▸ **MATERIAL PROVIDED**:
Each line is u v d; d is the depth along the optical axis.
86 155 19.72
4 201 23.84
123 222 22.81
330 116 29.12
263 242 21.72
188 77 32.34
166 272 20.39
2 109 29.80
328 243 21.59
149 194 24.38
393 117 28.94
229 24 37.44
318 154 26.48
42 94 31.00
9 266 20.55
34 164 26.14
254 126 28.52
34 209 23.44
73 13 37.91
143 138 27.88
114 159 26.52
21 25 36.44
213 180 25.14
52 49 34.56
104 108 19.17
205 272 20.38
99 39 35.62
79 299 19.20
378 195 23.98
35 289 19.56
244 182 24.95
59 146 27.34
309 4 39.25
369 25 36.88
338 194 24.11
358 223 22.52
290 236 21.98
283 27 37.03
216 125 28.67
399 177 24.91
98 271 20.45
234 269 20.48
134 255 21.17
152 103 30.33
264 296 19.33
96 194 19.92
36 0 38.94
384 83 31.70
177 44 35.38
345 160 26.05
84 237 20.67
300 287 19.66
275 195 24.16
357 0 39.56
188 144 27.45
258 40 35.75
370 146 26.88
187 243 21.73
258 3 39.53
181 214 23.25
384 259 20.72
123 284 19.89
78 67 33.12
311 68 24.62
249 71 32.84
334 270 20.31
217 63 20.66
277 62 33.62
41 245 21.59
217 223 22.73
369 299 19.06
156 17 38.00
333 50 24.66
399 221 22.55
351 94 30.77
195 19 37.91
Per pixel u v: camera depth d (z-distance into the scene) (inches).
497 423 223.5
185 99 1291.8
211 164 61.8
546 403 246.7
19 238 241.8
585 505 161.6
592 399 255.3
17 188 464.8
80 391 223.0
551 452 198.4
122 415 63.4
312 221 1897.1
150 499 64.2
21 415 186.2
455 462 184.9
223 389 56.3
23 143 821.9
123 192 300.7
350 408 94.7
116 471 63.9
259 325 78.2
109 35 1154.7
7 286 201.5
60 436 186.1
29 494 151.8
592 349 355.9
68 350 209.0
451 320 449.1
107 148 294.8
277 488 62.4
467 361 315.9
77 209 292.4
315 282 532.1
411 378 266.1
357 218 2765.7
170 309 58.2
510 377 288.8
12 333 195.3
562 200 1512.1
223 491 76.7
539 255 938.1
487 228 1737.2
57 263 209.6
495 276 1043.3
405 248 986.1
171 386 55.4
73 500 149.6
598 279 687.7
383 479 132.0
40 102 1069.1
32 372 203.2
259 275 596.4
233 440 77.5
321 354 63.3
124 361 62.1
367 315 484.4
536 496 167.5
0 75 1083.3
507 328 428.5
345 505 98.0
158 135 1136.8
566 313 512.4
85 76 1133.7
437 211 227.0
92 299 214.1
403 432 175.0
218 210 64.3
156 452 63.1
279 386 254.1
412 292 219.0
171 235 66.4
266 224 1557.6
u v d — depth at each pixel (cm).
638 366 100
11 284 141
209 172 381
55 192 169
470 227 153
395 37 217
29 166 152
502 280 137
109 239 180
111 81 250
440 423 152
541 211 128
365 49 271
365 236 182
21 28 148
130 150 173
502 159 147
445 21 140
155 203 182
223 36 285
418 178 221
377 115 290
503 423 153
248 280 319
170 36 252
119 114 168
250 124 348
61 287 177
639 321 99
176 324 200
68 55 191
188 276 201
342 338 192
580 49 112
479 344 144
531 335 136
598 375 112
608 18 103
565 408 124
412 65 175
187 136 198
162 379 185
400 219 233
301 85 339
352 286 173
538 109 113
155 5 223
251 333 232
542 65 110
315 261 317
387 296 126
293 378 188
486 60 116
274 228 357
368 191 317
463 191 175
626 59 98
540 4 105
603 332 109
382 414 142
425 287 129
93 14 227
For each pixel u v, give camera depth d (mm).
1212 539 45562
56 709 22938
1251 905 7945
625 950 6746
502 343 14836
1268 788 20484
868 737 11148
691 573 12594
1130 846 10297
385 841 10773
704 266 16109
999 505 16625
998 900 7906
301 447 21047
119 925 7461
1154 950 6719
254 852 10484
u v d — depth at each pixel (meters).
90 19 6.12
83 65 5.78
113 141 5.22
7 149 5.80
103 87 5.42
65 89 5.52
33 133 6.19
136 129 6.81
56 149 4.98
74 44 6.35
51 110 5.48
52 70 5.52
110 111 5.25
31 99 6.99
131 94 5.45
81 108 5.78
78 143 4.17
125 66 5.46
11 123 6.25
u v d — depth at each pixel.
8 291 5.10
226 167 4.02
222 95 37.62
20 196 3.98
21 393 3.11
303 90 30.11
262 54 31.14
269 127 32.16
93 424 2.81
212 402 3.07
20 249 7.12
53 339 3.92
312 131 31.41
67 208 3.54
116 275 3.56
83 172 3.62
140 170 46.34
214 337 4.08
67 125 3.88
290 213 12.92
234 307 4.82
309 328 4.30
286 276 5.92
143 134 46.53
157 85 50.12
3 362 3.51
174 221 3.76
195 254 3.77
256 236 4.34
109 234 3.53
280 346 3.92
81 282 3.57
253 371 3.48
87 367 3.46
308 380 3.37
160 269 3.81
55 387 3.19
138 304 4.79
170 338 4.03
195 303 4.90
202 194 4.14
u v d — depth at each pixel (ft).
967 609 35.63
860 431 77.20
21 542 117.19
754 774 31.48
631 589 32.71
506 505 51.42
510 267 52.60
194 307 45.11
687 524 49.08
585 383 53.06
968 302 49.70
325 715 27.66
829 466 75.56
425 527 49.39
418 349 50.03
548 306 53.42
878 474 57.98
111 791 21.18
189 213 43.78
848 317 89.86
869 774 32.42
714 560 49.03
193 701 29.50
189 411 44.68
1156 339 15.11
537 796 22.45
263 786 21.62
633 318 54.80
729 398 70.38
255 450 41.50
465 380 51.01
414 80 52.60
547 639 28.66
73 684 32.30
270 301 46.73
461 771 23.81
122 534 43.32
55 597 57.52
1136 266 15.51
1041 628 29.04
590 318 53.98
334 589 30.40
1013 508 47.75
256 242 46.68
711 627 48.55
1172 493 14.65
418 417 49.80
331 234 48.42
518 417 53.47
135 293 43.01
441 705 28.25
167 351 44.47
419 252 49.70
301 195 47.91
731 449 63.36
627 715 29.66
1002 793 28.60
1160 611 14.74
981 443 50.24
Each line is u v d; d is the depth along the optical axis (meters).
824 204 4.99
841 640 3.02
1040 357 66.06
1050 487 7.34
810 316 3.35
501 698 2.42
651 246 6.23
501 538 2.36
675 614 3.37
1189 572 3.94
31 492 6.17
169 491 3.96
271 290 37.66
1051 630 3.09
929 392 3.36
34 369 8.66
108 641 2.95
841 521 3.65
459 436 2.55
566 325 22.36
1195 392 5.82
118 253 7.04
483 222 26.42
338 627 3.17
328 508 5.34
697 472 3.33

▸ **EXERCISE PROMPT**: Give back the entire listing, line for line, exactly as it stands.

▸ **TASK RESULT**:
Each line is u v d; d is the depth along the optical axis.
86 155 19.72
4 201 23.84
123 222 22.81
330 116 29.12
263 242 21.72
188 77 32.34
166 272 20.39
2 109 29.80
328 243 21.59
149 194 24.38
393 117 28.94
229 24 37.44
318 154 26.48
42 94 31.00
9 266 20.55
34 164 26.14
254 126 28.52
34 209 23.44
73 13 37.91
143 138 27.88
114 159 26.52
21 25 36.44
213 180 25.14
52 49 34.56
104 108 19.17
205 272 20.38
99 39 35.62
79 299 19.20
378 195 23.98
35 289 19.56
244 182 24.95
59 146 27.34
309 4 39.25
369 25 36.88
338 194 24.11
358 223 22.52
290 236 21.98
283 27 37.03
216 125 28.67
399 177 24.91
98 271 20.45
234 269 20.48
134 255 21.17
152 103 30.33
264 296 19.33
96 194 19.92
36 0 38.94
384 83 31.70
177 44 35.38
345 160 26.05
84 237 20.67
300 287 19.66
275 195 24.16
357 0 39.56
188 144 27.45
258 40 35.75
370 146 26.88
187 243 21.73
258 3 39.53
181 214 23.25
384 259 20.72
123 284 19.89
78 67 33.12
311 68 24.62
249 71 32.84
334 270 20.31
217 63 20.66
277 62 33.62
41 245 21.59
217 223 22.73
369 299 19.06
156 17 38.00
333 50 24.66
399 221 22.55
351 94 30.77
195 19 37.91
Per pixel u v: camera depth d (z-distance into the scene) (inches).
497 423 223.5
185 99 1291.8
211 164 61.8
546 403 246.7
19 238 241.8
585 505 161.6
592 399 255.3
17 188 464.8
80 391 223.0
551 452 198.4
122 415 63.4
312 221 1897.1
150 499 64.2
21 415 186.2
455 462 184.9
223 389 56.3
23 143 821.9
123 192 300.7
350 408 94.7
116 471 63.9
259 325 78.2
109 35 1154.7
7 286 201.5
60 436 186.1
29 494 151.8
592 349 355.9
68 350 209.0
451 320 449.1
107 148 294.8
277 488 62.4
467 361 315.9
77 209 292.4
315 282 532.1
411 378 266.1
357 218 2765.7
170 309 58.2
510 377 288.8
12 333 195.3
562 200 1512.1
223 491 76.7
539 255 938.1
487 228 1737.2
57 263 209.6
495 276 1043.3
405 248 986.1
171 386 55.4
73 500 149.6
598 279 687.7
383 479 132.0
40 102 1069.1
32 372 203.2
259 275 596.4
233 440 77.5
321 354 63.3
124 361 62.1
367 315 484.4
536 496 167.5
0 75 1083.3
507 328 428.5
345 505 98.0
158 135 1136.8
566 313 512.4
85 76 1133.7
437 211 227.0
92 299 214.1
403 432 175.0
218 210 64.3
156 452 63.1
279 386 254.1
412 292 219.0
171 235 66.4
266 224 1557.6
u v d — depth at each pixel (cm).
638 366 100
11 284 141
209 172 381
55 192 169
470 227 153
395 37 217
29 166 152
502 280 137
109 239 180
111 81 250
440 423 152
541 211 128
365 49 271
365 236 182
21 28 148
130 150 173
502 159 147
445 21 140
155 203 182
223 36 285
418 178 221
377 115 290
503 423 153
248 280 319
170 36 252
119 114 168
250 124 348
61 287 177
639 321 99
176 324 200
68 55 191
188 276 201
342 338 192
580 49 112
479 344 144
531 335 136
598 375 112
608 18 103
565 408 124
412 65 175
187 136 198
162 379 185
400 219 233
301 85 339
352 286 173
538 109 113
155 5 223
251 333 232
542 65 110
315 261 317
387 296 126
293 378 188
486 60 116
274 228 357
368 191 317
463 191 175
626 59 98
540 4 105
603 332 109
382 414 142
425 287 129
93 14 227
For each pixel u v, give camera depth d (mm).
1212 539 45562
56 709 22938
1251 905 7945
625 950 6746
502 343 14836
1268 788 20484
868 737 11148
691 573 12594
1130 846 10297
385 841 10773
704 266 16109
999 505 16625
998 900 7906
301 447 21047
119 925 7461
1154 950 6719
254 852 10484
u v d — depth at each pixel (meters).
90 19 6.12
83 65 5.78
113 141 5.22
7 149 5.80
103 87 5.42
65 89 5.52
33 133 6.19
136 129 6.81
56 149 4.98
74 44 6.35
51 110 5.48
52 70 5.52
110 111 5.25
31 99 6.99
131 94 5.45
81 108 5.78
78 143 4.17
125 66 5.46
11 123 6.25
u v d — depth at each pixel.
8 291 5.10
226 167 4.02
222 95 37.62
20 196 3.98
21 393 3.11
303 90 30.11
262 54 31.14
269 127 32.16
93 424 2.81
212 402 3.07
20 249 7.12
53 339 3.92
312 131 31.41
67 208 3.54
116 275 3.56
83 172 3.62
140 170 46.34
214 337 4.08
67 125 3.88
290 213 12.92
234 307 4.82
309 328 4.30
286 276 5.92
143 134 46.53
157 85 50.12
3 362 3.51
174 221 3.76
195 254 3.77
256 236 4.34
109 234 3.53
280 346 3.92
81 282 3.57
253 371 3.48
87 367 3.46
308 380 3.37
160 269 3.81
55 387 3.19
138 304 4.79
170 338 4.03
195 303 4.90
202 194 4.14
u v d — depth at each pixel (ft).
967 609 35.63
860 431 77.20
21 542 117.19
754 774 31.48
631 589 32.71
506 505 51.42
510 267 52.60
194 307 45.11
687 524 49.08
585 383 53.06
968 302 49.70
325 715 27.66
829 466 75.56
425 527 49.39
418 349 50.03
548 306 53.42
878 474 57.98
111 791 21.18
189 213 43.78
848 317 89.86
869 774 32.42
714 560 49.03
193 701 29.50
189 411 44.68
1156 339 15.11
537 796 22.45
263 786 21.62
633 318 54.80
729 398 70.38
255 450 41.50
465 380 51.01
414 80 52.60
547 639 28.66
73 684 32.30
270 301 46.73
461 771 23.81
122 534 43.32
55 597 57.52
1136 266 15.51
1041 628 29.04
590 318 53.98
334 589 30.40
1013 508 47.75
256 242 46.68
711 627 48.55
1172 493 14.65
418 417 49.80
331 234 48.42
518 417 53.47
135 293 43.01
441 705 28.25
167 351 44.47
419 252 49.70
301 195 47.91
731 449 63.36
627 715 29.66
1002 793 28.60
1160 611 14.74
981 443 50.24
Each line is u v d; d is the depth along the optical axis (meters).
824 204 4.99
841 640 3.02
1040 357 66.06
1050 487 7.34
810 316 3.35
501 698 2.42
651 246 6.23
501 538 2.36
675 614 3.37
1189 572 3.94
31 492 6.17
169 491 3.96
271 290 37.66
1051 630 3.09
929 392 3.36
34 369 8.66
108 641 2.95
841 521 3.65
459 436 2.55
566 325 22.36
1195 392 5.82
118 253 7.04
483 222 26.42
338 627 3.17
328 508 5.34
697 472 3.33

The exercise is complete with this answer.